First some background:
When James Madison proposed the Bill of Rights, he inserted the “takings clause” in the Fifth Amendment. The takings clause states, “Nor shall private property be taken for public use, without just compensation.” This rule applies both to real property (land and buildings) and to personal property (movables).
The original takings clause limited the right to compensation in other ways as well. First, compensation was due only if the property was literally seized—what we now call a physical taking. Reductions in property value due to government regulation gave no right to compensation. Further, the takings clause imposed the compensation requirement only on the federal government, not on state governments. Fortunately, almost all state constitutions require compensation, and some offer more protection than the takings clause.
The Supreme Court often departs from the Constitution’s original meaning. Usually, this has the effect of reducing citizens’ protections against the government. But the Supreme Court interprets the takings clause to provide citizens more protection than the original meaning justifies.
For example, during the 20th century, the court—on slender evidence, in my view—ruled that the 14th Amendment applied the takings clause to state and local governments as well as to the federal government. Additionally, the court began to offer protection against “regulatory takings.” These are cases in which property values are devastated by intrusive government regulation. However, compensation for regulatory takings is very limited. Generally, a property owner has to show that the regulation has pretty much destroyed all the property’s value before he can get any money.
The two plaintiffs were fruit growers in California. The state issued a rule requiring growers to let labor organizers enter their land. The rule limited the number of organizers and allowed them to enter up to 120 days of the year—one hour before work, one hour during lunch break, and one hour after work.

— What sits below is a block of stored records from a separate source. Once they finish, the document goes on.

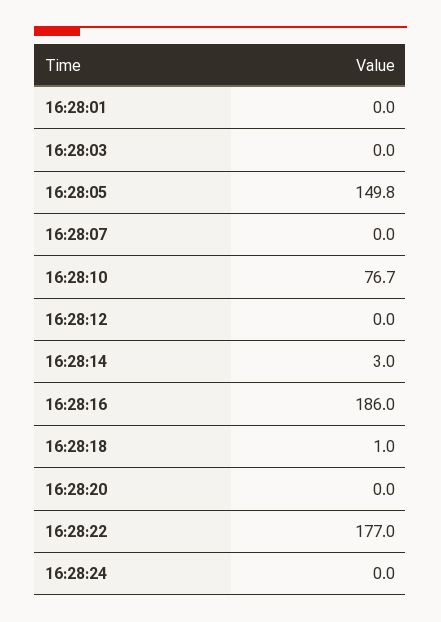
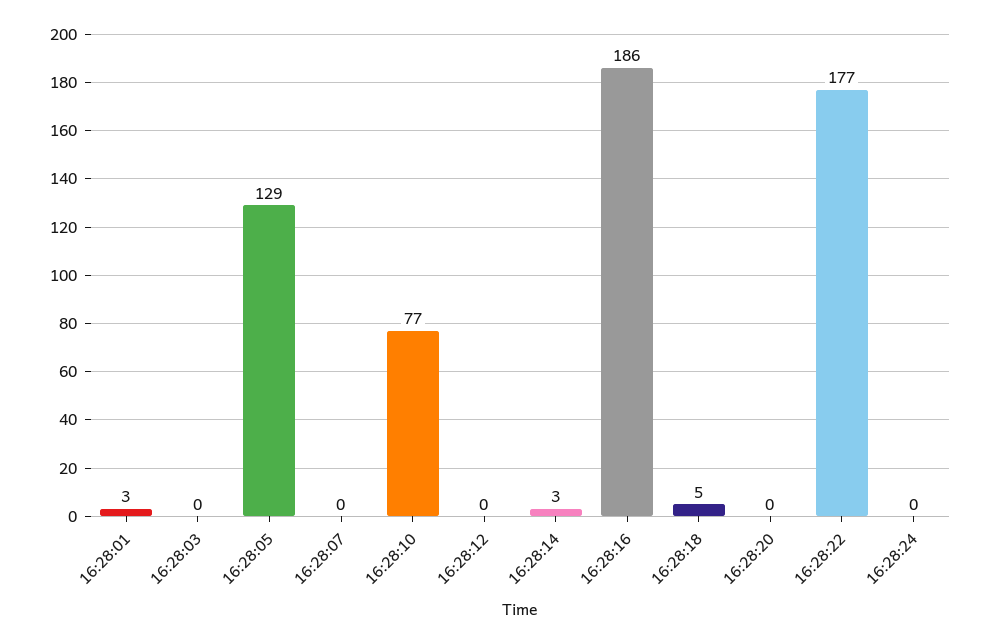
  {
-   "16:28:01": 0,
+   "16:28:01": 3,
    "16:28:03": 0,
-   "16:28:05": 149.8,
+   "16:28:05": 129,
    "16:28:07": 0,
    "16:28:10": 76.7,
    "16:28:12": 0,
    "16:28:14": 3,
    "16:28:16": 186,
-   "16:28:18": 1,
+   "16:28:18": 5,
    "16:28:20": 0,
    "16:28:22": 177,
    "16:28:24": 0
  }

The growers claimed that the state’s rule condemned an easement in gross over their land. An easement in gross is usually a right of way in favor of someone who isn’t a nearby property owner. A utility easement is a common example.
The state argued that its rule didn’t create an easement. The state contended that the rule created only a temporary, sporadic right to enter, much as a public health officer may enter a restaurant for inspections or a police officer may enter a home during certain emergencies.
The court split 6–3. Chief Justice John Roberts wrote the opinion. The court decided that the California rule was a physical taking, and therefore, compensation was due. Roberts pointed out that the right to exclude others is central to owning property, and that California had compromised that right. He said it didn’t matter whether the interest the state had seized was an easement or not.
Roberts further held that the labor organizers’ right to enter was different in various ways from the rights enjoyed by health inspectors or the police.
Justice Stephen Breyer wrote for the three dissenters. He argued that the state’s rule was a mere regulation, not a physical taking.
The case is noteworthy for several reasons:
Third: The dissenting opinion illustrates Justice Breyer at work. In many respects a brilliant justice, he does have a disquieting tendency to treat constitutional law cases like common law cases. That’s not good.
The Founders rejected the British evolving, common-law-style constitution. They adopted the clarity, stability, and certainty of a written document. Breyer’s opinions undermine the written Constitution by relying on balancing tests and other vagaries. In Cedar Point, for example, he claimed that California didn’t intrude onto the growers’ property, but merely “regulated the right to exclude!”
Fourth: Cedar Point was strange in one respect: Usually, the victims of eminent domain ask for money. But the growers asked only for an injunction banning the labor organizers from their land. As Breyer pointed out, the lower court may avoid this injunction by giving the growers money instead. The facts of the case suggest the amount of money could be minimal.
Fifth: There was another factor at play that Roberts’s opinion didn’t mention, but that Justice Kavanaugh noted in his concurrence: The labor organizers had plenty of ways to reach the workers without trespassing on the owners’ land.
Sixth: The Cedar Point case puts an important earlier decision in doubt. In 1980, when the court consisted largely of liberal activists, it issued Prune Yard Shopping Center v. Robbins. It ruled that California could force privately owned shopping centers to let people engage in “First Amendment activities” on the premises. The shopping center owners received no compensation.